Assignment: Please reproduce the entries exactly, skipping each picture.
── Data under study ──
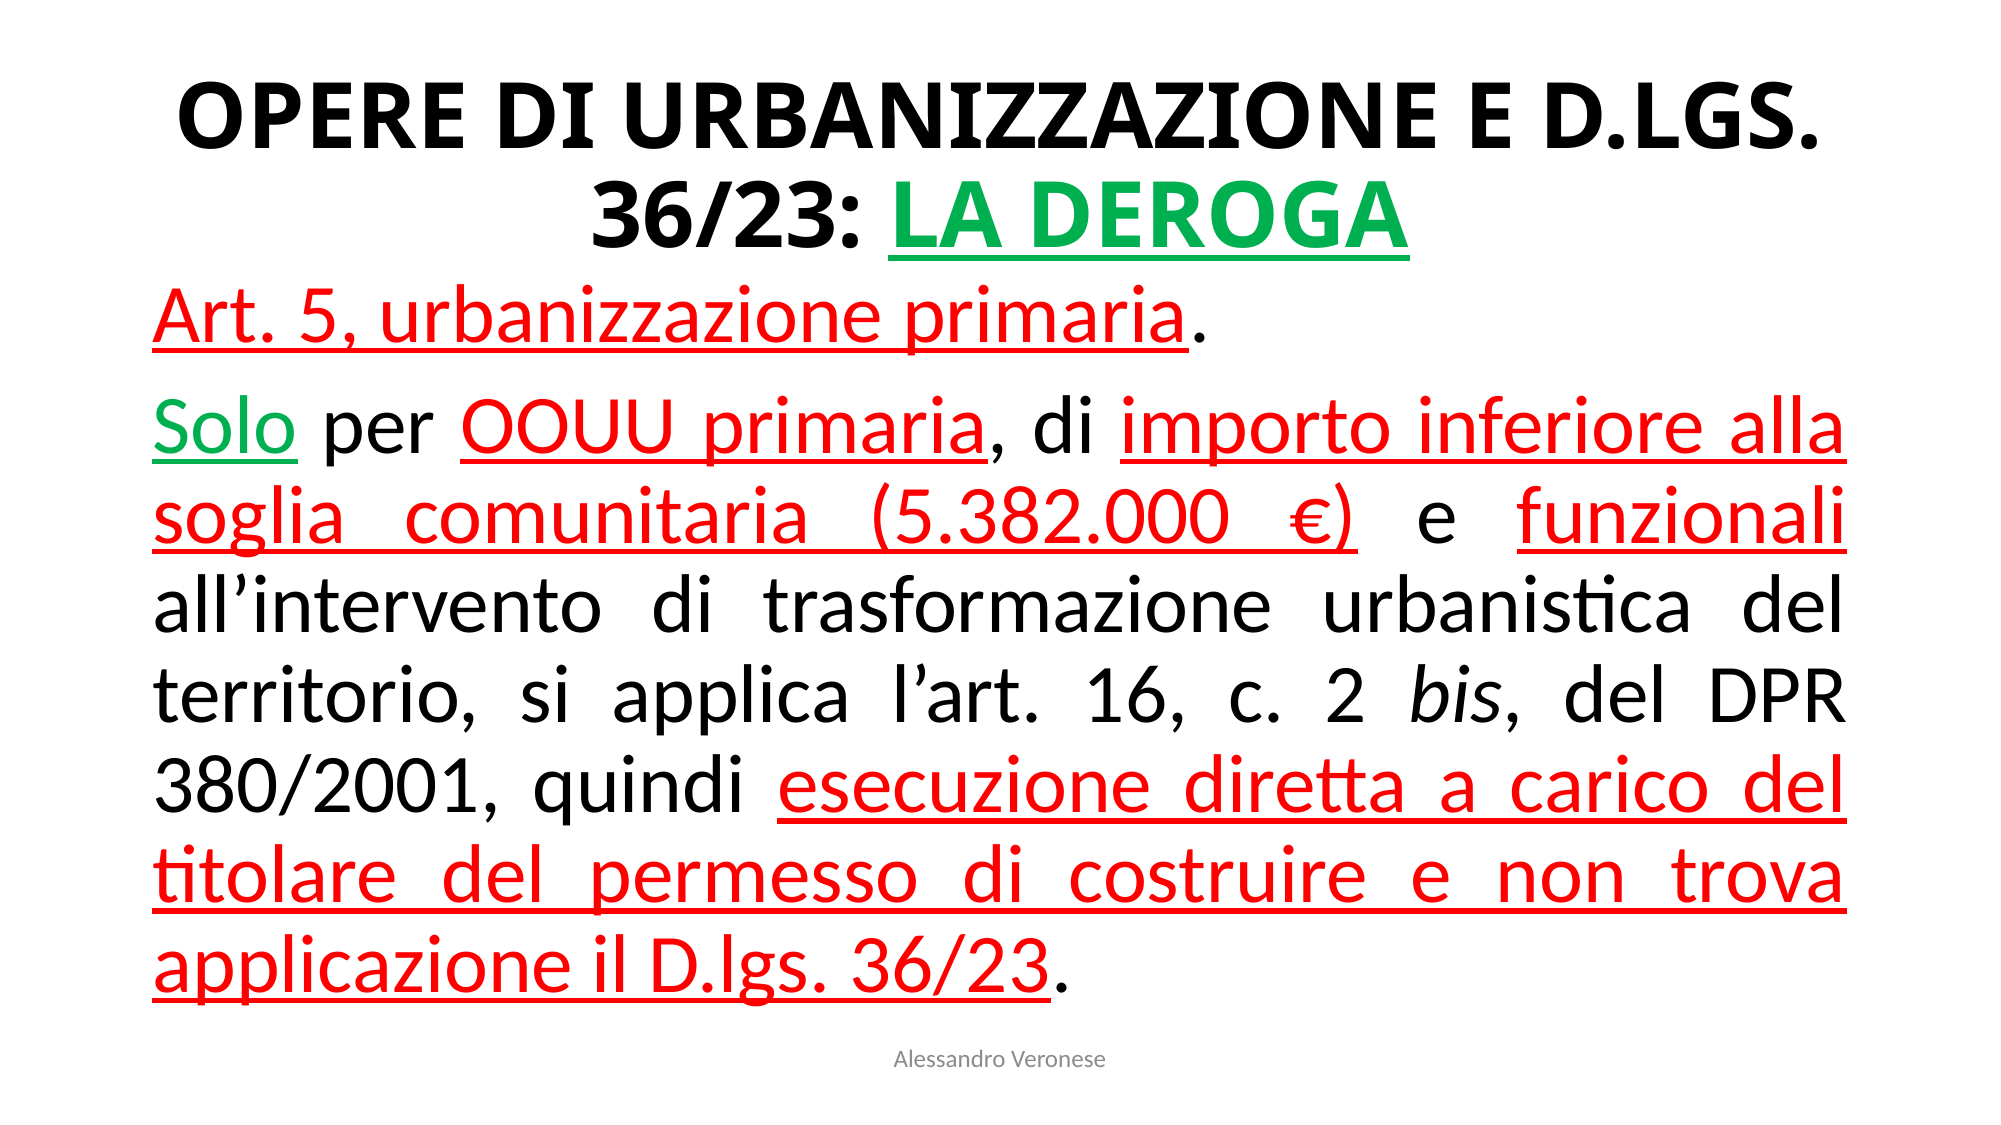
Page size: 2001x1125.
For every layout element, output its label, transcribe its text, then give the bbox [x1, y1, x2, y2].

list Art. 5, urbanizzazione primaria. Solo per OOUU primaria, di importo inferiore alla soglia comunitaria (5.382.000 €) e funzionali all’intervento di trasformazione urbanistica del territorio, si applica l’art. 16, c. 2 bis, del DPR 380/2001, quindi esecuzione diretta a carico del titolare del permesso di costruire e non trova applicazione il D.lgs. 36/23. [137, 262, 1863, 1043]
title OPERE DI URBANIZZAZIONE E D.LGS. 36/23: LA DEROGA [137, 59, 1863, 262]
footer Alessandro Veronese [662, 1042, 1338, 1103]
───
Result of this exercise:
Page size: 2001x1125.
For every layout element, output its label, transcribe its text, then give the bbox [x1, y1, x2, y2].

list Art. 5, urbanizzazione primaria. Solo per OOUU primaria, di importo inferiore alla soglia comunitaria (5.382.000 €) e funzionali all’intervento di trasformazione urbanistica del territorio, si applica l’art. 16, c. 2 bis, del DPR 380/2001, quindi esecuzione diretta a carico del titolare del permesso di costruire e non trova applicazione il D.lgs. 36/23. [137, 262, 1863, 1043]
title OPERE DI URBANIZZAZIONE E D.LGS. 36/23: LA DEROGA [137, 59, 1863, 262]
footer Alessandro Veronese [662, 1042, 1338, 1103]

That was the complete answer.